By Laurence Holmes-
(CBS) Remember HBO’s Hard Knocks last year? Rex Ryan and the Jets got into pads really quickly. Ryan believes in hitting and it was on display. The Jets ran full-contact goal line drills and it made you feel like you were actually watching football, not a glorified walk-through. That week, I spent some time discussing with my teammates, Dan McNeil and Matt Spiegel, the merits of full-contact in a training camp. The neanderthal fan in all of us seemed to gravitate towards the Bears needing to mirror some of the Jets style.
Let me back-track for a bit…
Throughout Lovie Smith’s tenure as head coach, his camps have been “player-friendly”. Meaning the practices have been thorough, but are less physical than other teams.
That wasn’t the case Tuesday night. Before the electrical malfunction, the Bears held an exhilarating practice filled with big hits and a lot of chirping. After stretching and warming up, the Bears ran a goal-line drill. Basically, you put the ball on the 2-yard line, call an inside run and see who wants it more: offense or defense. There were big hits and the defense was very stout, standing up Marion Barber three times. Khalil Bell fared better.
The bigger point is that there was an energy in this drill unlike any other in camp. All of the players were fixated. When the defense would make a big play, yells would go up from the D. When the offense scored, the crowd cheered.
My take is that the Bears are using this shortened window well. The level of preparation has to go up and that means from a physical standpoint too. Smith has recognized an opportunity to get the team into “game-shape” and that means blocking & tackling technique. It means finishing to the ground, not just a touch up to signify the finish of a play.
The Bears were smart. They ran this drill early in practice, so guys were fresh and less likely to get hurt.
Even fans who were disappointed about the abrupt end to practice, got treated to something pretty rare. It was fun. It was physical. It was football.
Hard Knocks would’ve been proud.
Other notes from practice:
-With the field lights going off for over and hour, the Bears moved the practice to Bradley-Bourbonnais Community High School. The irony is that the playing surface at BBCHS is FieldTurf.
-Lovie Smith paid close attention to the individual blocking drills of the tight ends.
-As the Bears get ready for an actual game, they focused on some situational drills like red zone and 3rd short.
-The Bears released their first depth chart on Tuesday. In my opinion, the most interesting thing was that the Bears have installed Roy Williams as a first team WR and have Johnny Knox as the second team wideout. This isn’t a surprise because the Bears have been talking up Williams and strangely talking down Knox. Mike Martz and Darryl Drake have each mentioned that Knox needs to take the next step in his development. Their criticisim is heavy-handed, considering that Knox was a fifth round pick from a small school, who led the Bears in receptions (51), yards (960), receiving tocuhdowns (5) and yards per catch (18.8) last season. Knox did all of this in his second year and his second consecutive new offense.

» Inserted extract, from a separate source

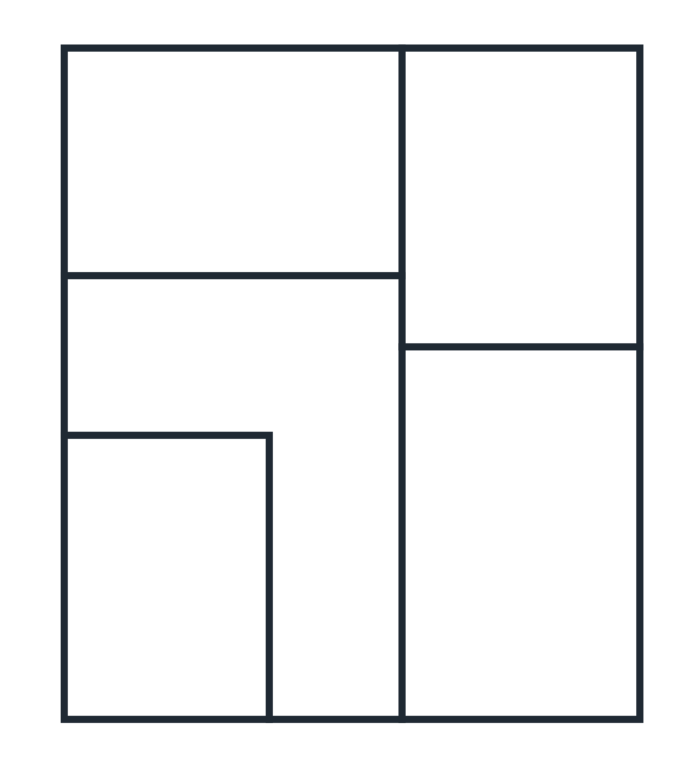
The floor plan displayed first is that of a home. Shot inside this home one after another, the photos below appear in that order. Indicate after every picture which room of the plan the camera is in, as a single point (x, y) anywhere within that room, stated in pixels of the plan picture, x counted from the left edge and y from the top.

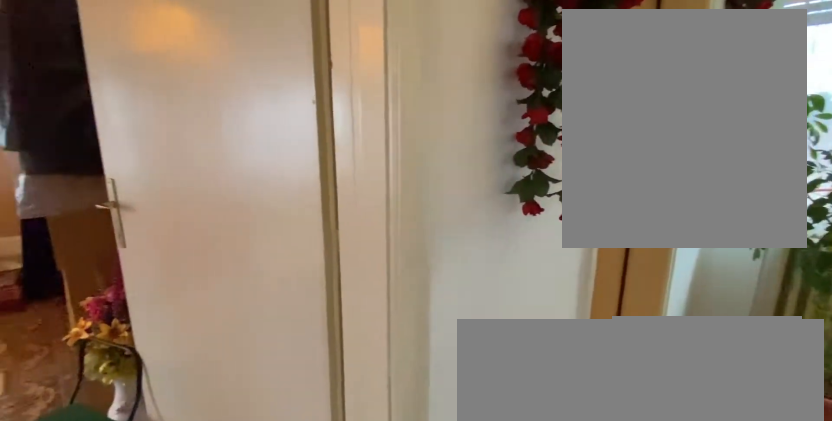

The Bears need to be careful here. They’ve been building up Williams at Knox’s expense. You would think that Williams was coming off a Pro Bowl season and not three consecutive years of less than 40 catches. For now, I’ll trust that the Bears know what motivates Knox. It just seems strange that the offensive staff has gone out of their way to say what Knox isn’t. You rarely see them publicly admonish a player. Hopefully, Knox will take the challenge on and show the coaches what they’re looking for. As for Williams, the Bears are placing some very high expectations on a player that has underwhelmed for the last few seasons.